Page MenuHomePhabricator

Create an optimized language-fallback system for Maps internationalization based on investigations
Closed, ResolvedPublic

Description

Based on the investigation in T192700: Investigate an optimized language-fallback system for Maps internationalization and continuous testing and investigation, we've implemented a language fallback system per label on maps. The fallback system is designed to accommodate maps that are meant to be in informational articles in wikis in different languages. This purpose has been the main driver for how the behavior of language fallback for each label is eventually implemented, and will be tweaked if needed.

The algorithm

The fallback stages are as follows, where the process stops when a value is found:

  1. Look for value in the requested language
  2. Look for value in a language (or languages) that are specifically defined as fallback languages
  3. Look for a transliterated value
  4. Look for label in the local language

If no value is found, display no label.

Wikipedia itself already has a language fallback system for its interface translations; several languages have language fallbacks in case a specific translation is not found. We have collected this fallback structure into a JSON file and are using it as an initial fallback stage.

Specifications for the stages

Each stage follows the principles of assuming the desired map is intended for an informational article (rather than for needs of travel like Google maps, etc) and is relying on the language information and fallbacks that are already used in MediaWiki in general.

1. Value in the requested language

By default, this language is the language of the wiki. It is possible to override this language setting when using <mapframe> by using a parameter lang=.

For example, the map below:
<mapframe text="Downtown [[wikipedia:San Francisco|San Francisco]]" width=250 height=250 zoom=13 latitude=37.8013 longitude=-122.3988 />

If this map is posted in English Wikipedia, the default requested language (for any region specified) would be English (en). If the map is posted on Hebrew Wikipedia, the default language (for any region specified) would be Hebrew (he).

However, adding lang="es" would override the requested language to request the labels in Spanish, no matter where the map is posted.

(This will be available soon) Adding lang="local"will force the system to ignore any requested language, and display all labels in the local languages. This simulates the same behavior that exists before the i18n improvement.

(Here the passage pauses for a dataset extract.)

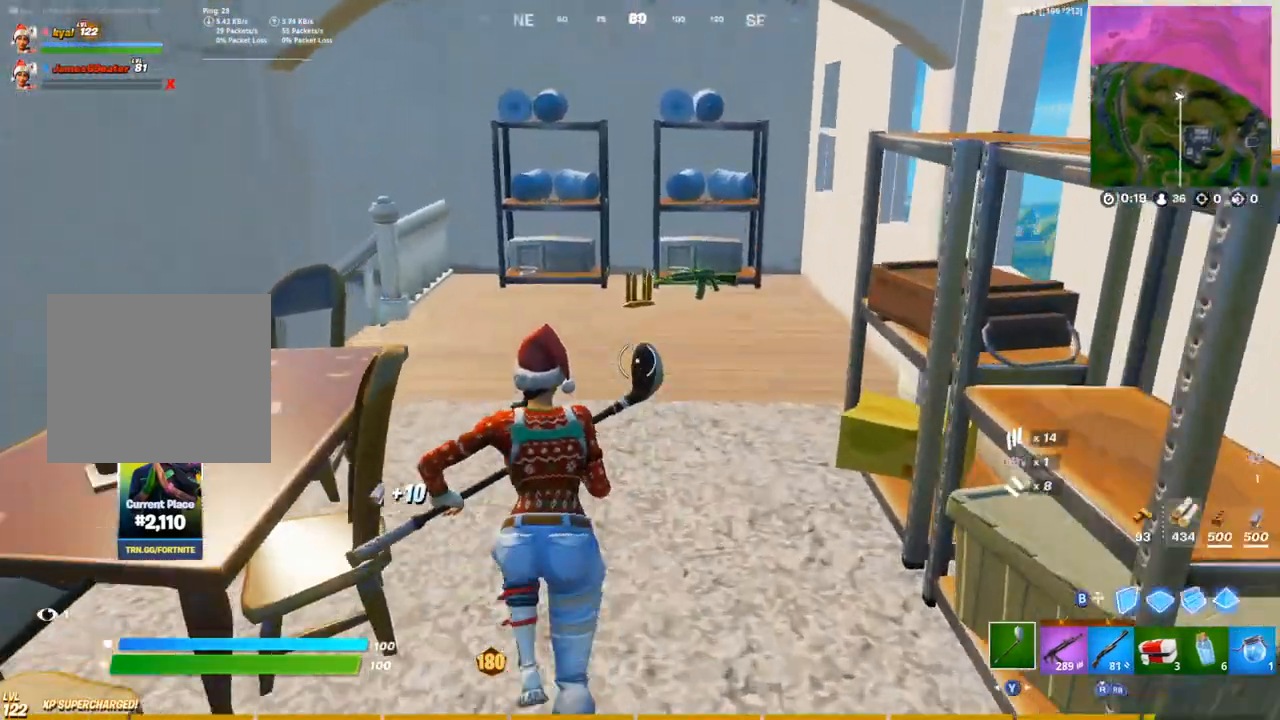
{"dt_ms": 500, "buttons": ["SQUARE"], "left_stick": "up", "right_stick": "left", "events": [[317, "SQUARE", "down"], [400, "SQUARE", "up"], [483, "SQUARE", "down"], [500, "right_stick", "left"]]}
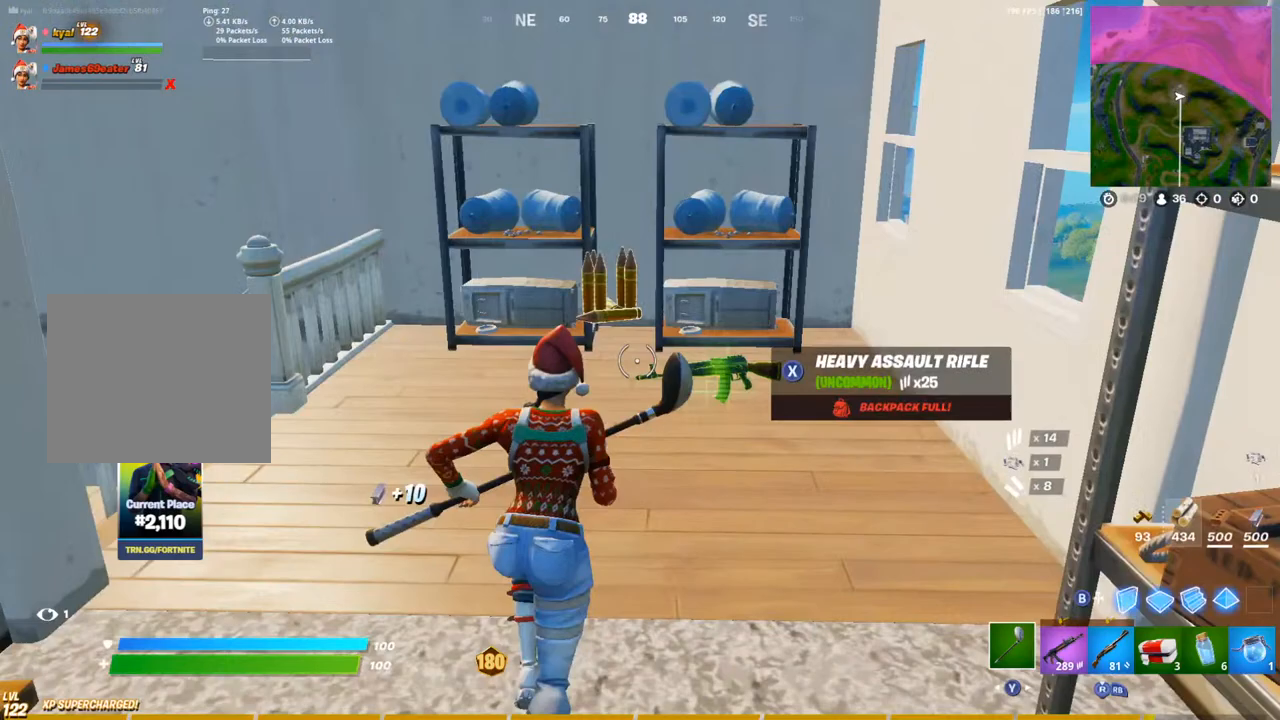
{"dt_ms": 500, "buttons": [], "left_stick": "up-left", "right_stick": "down", "events": [[33, "left_stick", "up-left"], [83, "SQUARE", "up"], [183, "right_stick", "center"], [233, "right_stick", "down"], [300, "CROSS", "down"], [383, "CROSS", "up"]]}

2. Value in specified language fallback

MediaWiki uses language fallbacks already, especially for our UI translations. Not all languages have declared fallbacks, but those that do have a specific one that was specified by the communities and the Language Team. We have collected those directly from MediaWiki into a fallback JSON file: https://github.com/kartotherian/babel/blob/master/lib/fallbacks.json

If the specific language is not found, the system will look in that file to see if there are official fallback languages, and will attempt to get values in those languages.

3. Transliterated values

In OSM, there are values that are specified with a script suffix, like -Latn, -Cyrl and -Arab, as well as romanized data, like _rm suffix.

In this step, we look at the script of the originally-requested language (note: not the fallback languages, though those usually share the same script) and then we look for any value that has the suffix of the same script. If the requested language was a latin one, we add a sub-step where we also explicitly ask for romanized versions, like ja_rm for romanized Japanese or ko_rm for romanized Korean (both of these are part of the top 25 translated labels list).

4. Local language

If no label was found so far, we fall back to what OSM defines as the local language.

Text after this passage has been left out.